Black Holes & God’s Eyes | by Holly Hudley

With the first ever photo of a black hole, I can’t help but think of this as a new kind of revelation, a literal halo of light in our path of emerging cosmic consciousness.

Let me pause. I’m aware that any time I use a phrase like “cosmic consciousness” there might be a kind of new agey feel to it. We might want to dismiss it too quickly, dress it with crystals and tie dye. Thus is the limitation of language and cultural applications of it. I also wonder if it makes us uneasy because it is true, it is happening, and we are in the very midst of new reaches in quantum theory and space-time relativity. We are wrestling, in a sense, with the hugeness of a discovery and the smallness of our beings. I bet Jesus made people uneasy too. And Einstein chewed on expansion for a decade. But casting new age concerns aside, I invite you to step into the etymology:

cos·mos (n): from the Greek kosmos  (1) the universe seen as a well ordered whole

con·scious (n): from the Latin conscius (1) knowing with others or in oneself

We are in the process of knowing the universe together as a well ordered whole. What an invitation. This is a universe that contains US, every single one of us. As we deepen our understanding of it, we deepen our understanding of ourselves. The image produced was a collective endeavor with over 200 scientists working on it world wide. This community of brilliant folks has elevated us into a new way of seeing. Before them, black holes were conceived of in the early 1900’s, so this image is a continuation of a thought exercise that began a century ago. I want to celebrate for a moment that so many women were part of this team. In a field dominated by the lone male genius archetype, the notable contribution of women is not insignificant!

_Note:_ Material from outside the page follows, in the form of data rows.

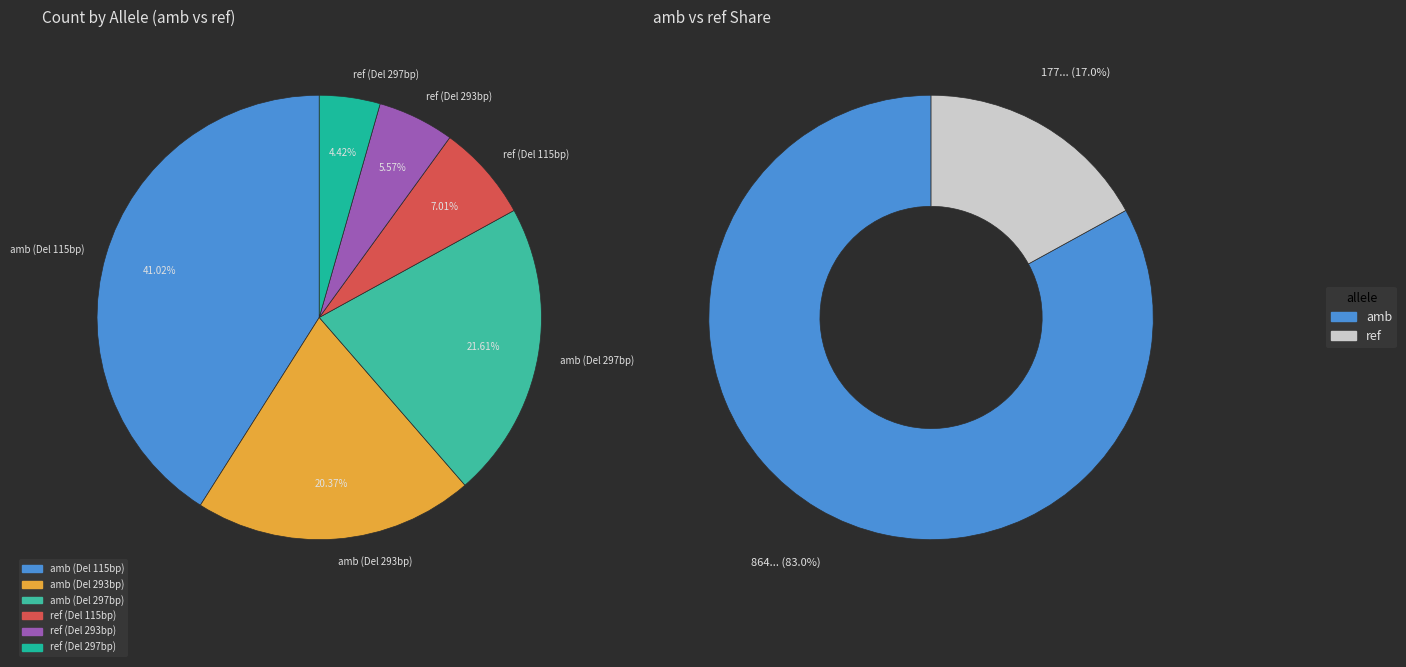

What percentage is the Deletion::8:9,098,075-9,098,372(297) slice, to the nearest percent?

26%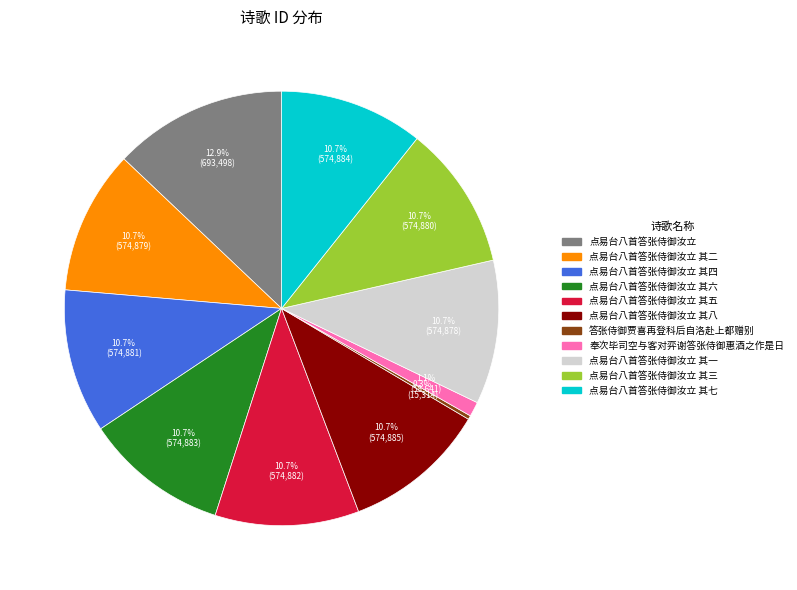

Is there any slice that represents more than half of the pie?

No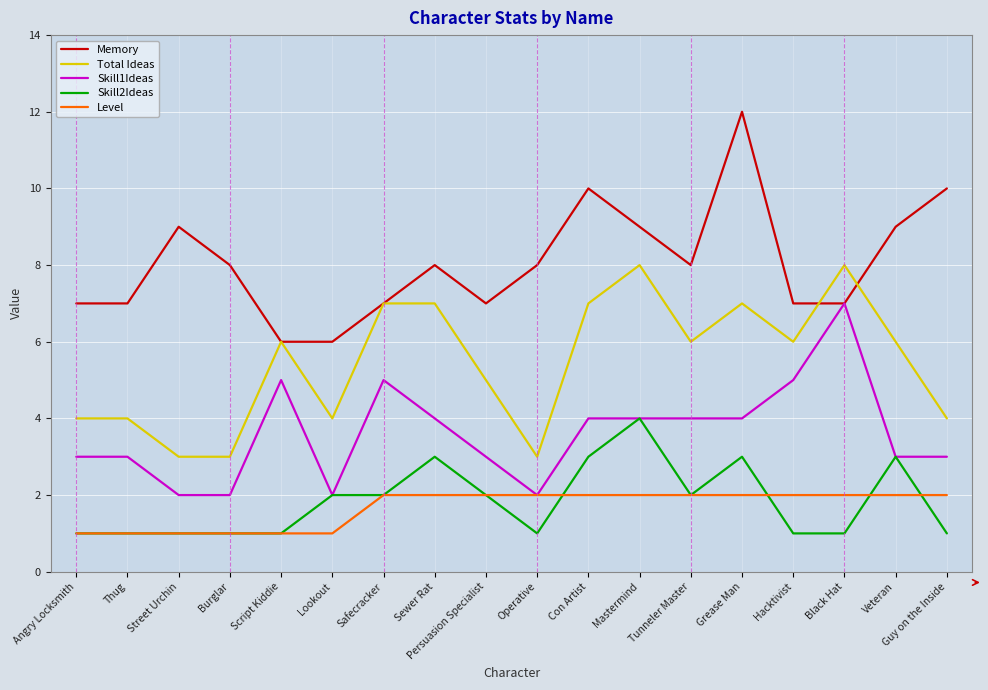

How many lines are shown in the chart?

5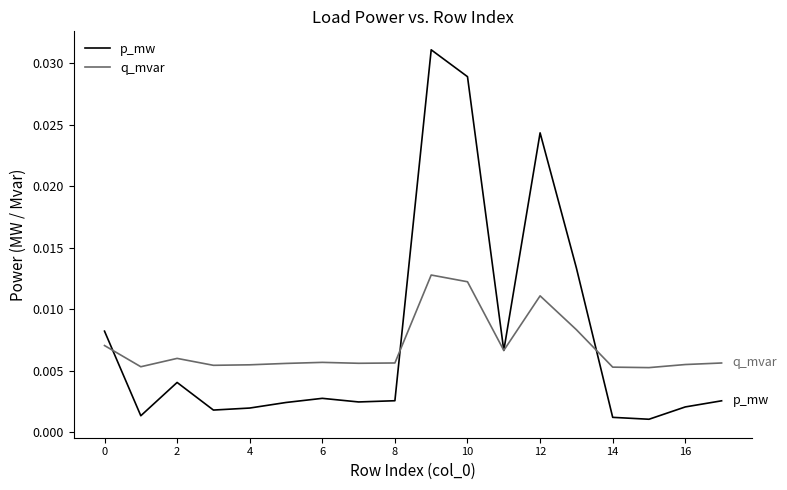

Which series has the widest spread of values?

p_mw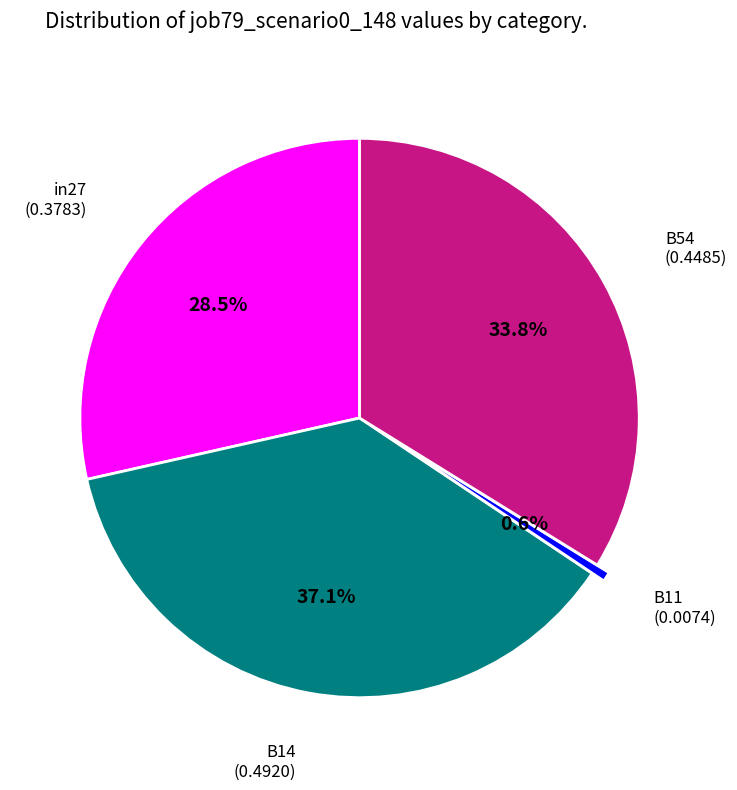

Is there a majority slice in this chart?

No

Scientists are very careful about what they put out there for public consumption. Although their inquiry starts with a question, a sense of wonder, they chase the wonder until it solidifies into something beyond speculation. If you believe what you see, the historical picture we’ve been privy to, leaves no room for doubt in the existence of black holes. Because of the internet, more than half of the global population has access to the image captured by powerful telescopes. And because word of mouth still travels to the far reaches of the earth, even more of us will know by year end. Someone please be sure to tell the shaman in the outer reaches of Mongolia, though I wouldn’t be surprised if he nods sagely and says, “I already know.”

Based on the movement of matter near perceived black holes, scientists postulate that while they consume stars that drift too near, they also eject material that creates new stars, possibly flinging them out of their home galaxy. It’s like some giant watermelon seed spitting contest conspiring to create new galaxies and star clusters. Let’s look at the black hole in metaphor. One person said to me, “It looks like the eye of God staring back at us.” In some sense it is. Remember, “The eye with which I see God, is the same eye with which God sees me.” I thought it looked like an evil eye, the very same amulet of which wards off its shadowy powers. The antidote is in the poison, the healing contained in the depths. It is of course silly to apply emotions or evil intent to a cosmic phenomenon, but in this way the metaphor of language adds beauty. It is also a lightless maw surrounded by a luminous ring of light. We don’t know what happens when we get too close to the event horizon of that blackness. I’m not suggesting we volunteer ourselves to see if it’s true if matter gets stretched and spewed into oblivion, but I am suggesting that the black hole represents the unknown, the shadowy edges of our unconscious. But here’s the good news. There is a fiery light around it. Light cannot exist in the depths of the hole, but it has the capacity to create new stars, new light, new insights and understandings. This very same process happens within. Our shadow is part of who we are, and if we accept the invitation to look inside, to investigate how it operates in our lives, it might well teach us how to transform and illuminate the fiery edges. We might get stretched in new and painful ways, yes, but we might also discover that from the centers of our beings we have the capacity to generate clusters of the brightest light. After all, the same eye with which I see the see the dark, is the same eye with which I perceive the light.